6. Hydrogen unit pricing

It is expected that there will be several types of hydrogen based on the color. Hydrogen has been priced based on several calculations across the production room. The conventional cost of hydrogen has been estimated at 1.5 eur/kg, while green is estimated at 3.5 euro/kg. This excludes the cost of transportation and storage. Currently, there are no markets for hydrogen trading, but with the lower cost price, the prices are expected to drop. This will provide more transparency to help the market develop. And the expected feasibility to accelerate the implementation of hydrogen production. Currently, we are in a stage witnessing many projects through which it is possible to know whether it was possible to raise the efficiency of hydrogen production, as there are many projects between Saudi Arabia and Japan to find out the cost of transportation. In addition to many studies and policies to find out the actual cost. Also, global markets are currently resorting to hydrogen very quickly compared to the example of natural gas, which took nearly a decade to produce it, but hydrogen markets may witness much faster growth due to the energy and marketing of decarbonization and the role of hydrogen in the energy future.

7. The economic viability of hydrogen production

Hydrogen is a long-term future investment opportunity because the cost of its production is currently somewhat high. But we must remember that the same thing happened with us when the renewable energy star exploded twenty years ago, and at that time the production of solar energy or wind energy was a very costly affair. At the time, most of the hydrogen production facilities are small and there are efforts in some countries to increase their size, but the volume of investments in hydrogen must be visited to make it more sustainable and economically. We are talking here about blue and green hydrogen, which does not cause harmful emissions. At the beginning of renewable energy [32], there was support from governments. The same support had to be found with hydrogen. Also, in important issues, a carbon cost has to be found, and the hydrogen investment may be difficult to grow. There are some regions that enjoy benefiting from the hydrogen revolution, for example, if you have low-cost gas, such as the Middle East and America, then blue hydrogen can be produced at a competitive cost.
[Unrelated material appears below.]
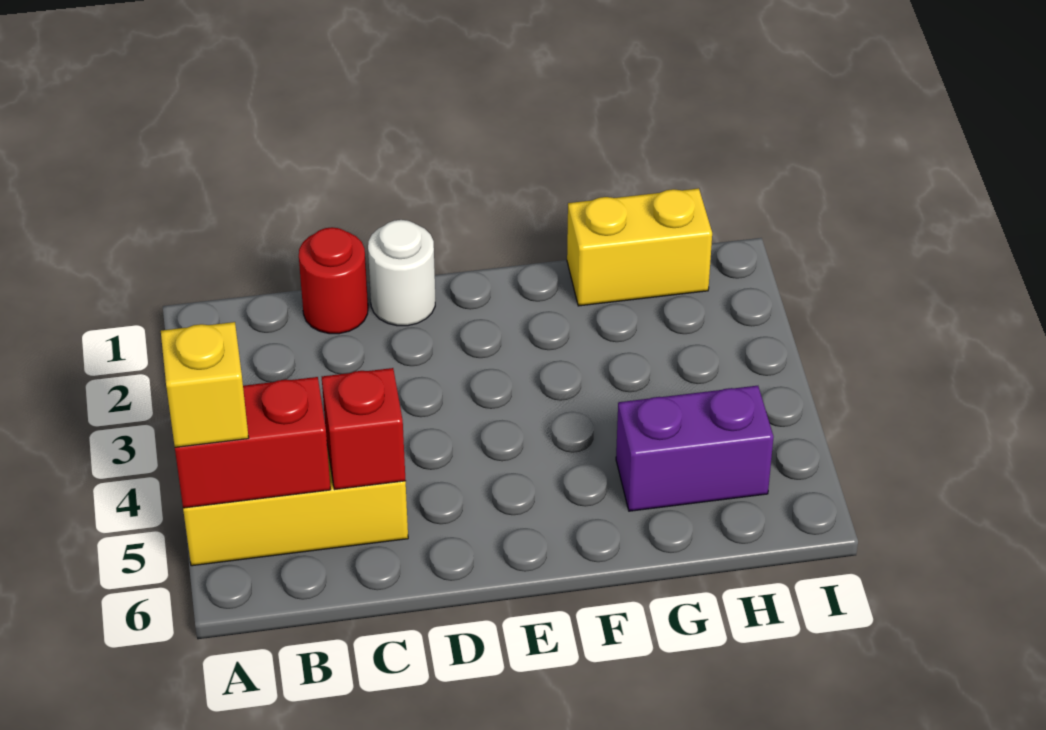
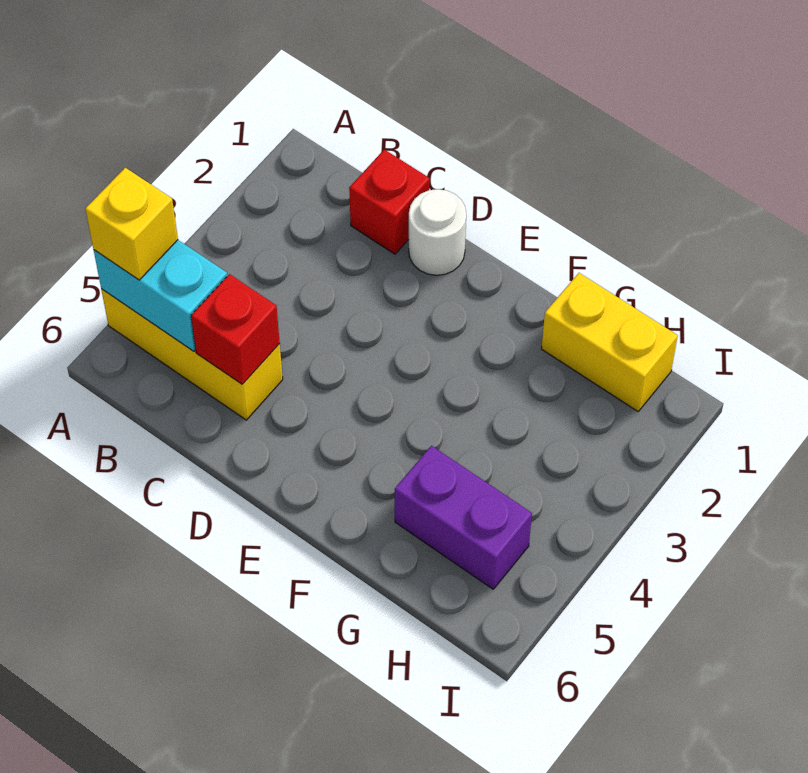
red brick A5:B5 level 2 -> cyan brick A5:B5 level 2
red round brick C1 level 1 -> red brick C1 level 1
But we must remember that extracting hydrogen requires bad energy from fossil fuels or renewable energy, and therefore there is a cost for this energy, and this matter makes hydrogen more expensive than other types of energy, which needs support from governments.
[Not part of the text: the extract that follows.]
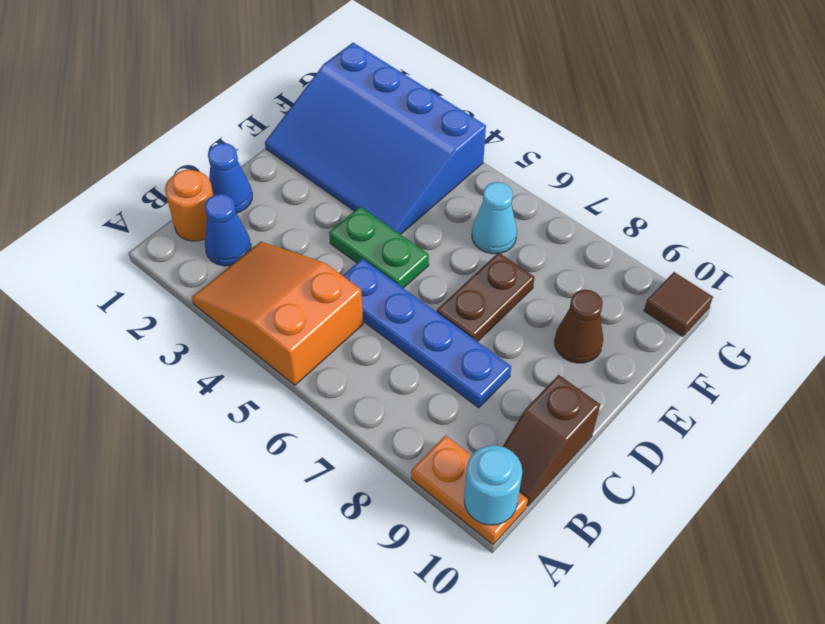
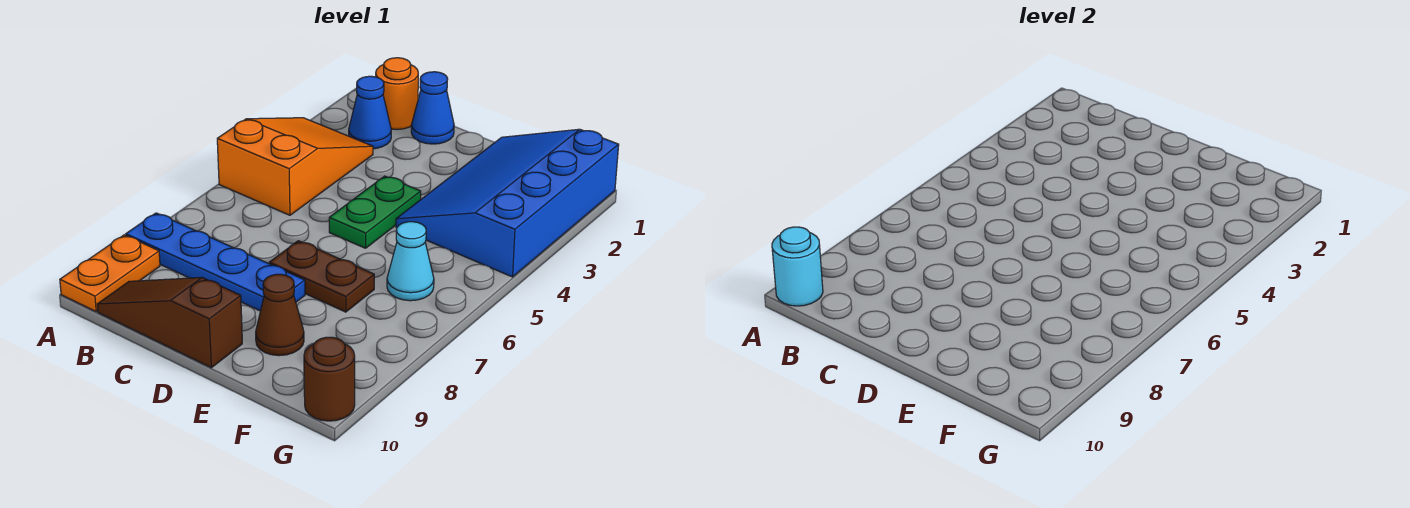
brown slope B10:C10 level 1 top C -> brown slope B10:D10 level 1 top D
blue plate C5:C8 level 1 -> blue plate A8:D8 level 1
brown tile G10 level 1 -> brown round brick G10 level 1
8. The expectations of hydrogen production

The Middle East is in a position to allow it from the hydrogen market due to its infrastructure and quantities of natural gas, and according to international energy data, the Middle East, next to China, is one of the most productive areas in China. China will likely go to green hydrogen and America to blue, as green needs growth in renewable energy production, and blue needs gas and infrastructure in the Middle East.

9. Conclusions

In this work, the challenges of a hydrogen fuel production and promotion were discussed. The study concluded that hydrogen production began to grow very quickly as a result of the largest investments that were pumped by the major countries. Also, burning technology is often used. This is due to the availability of infrastructure and natural gas, which is used as a basic material in its production. So gray and blue are produced. Despite the increase in green hydrogen prices, many countries have begun to encourage investors and researchers to find new solutions and methods of production. Hydrogen has also become a market in more than 85 countries around the world. So it can be considered that hydrogen is the next bright star in the clean energy train.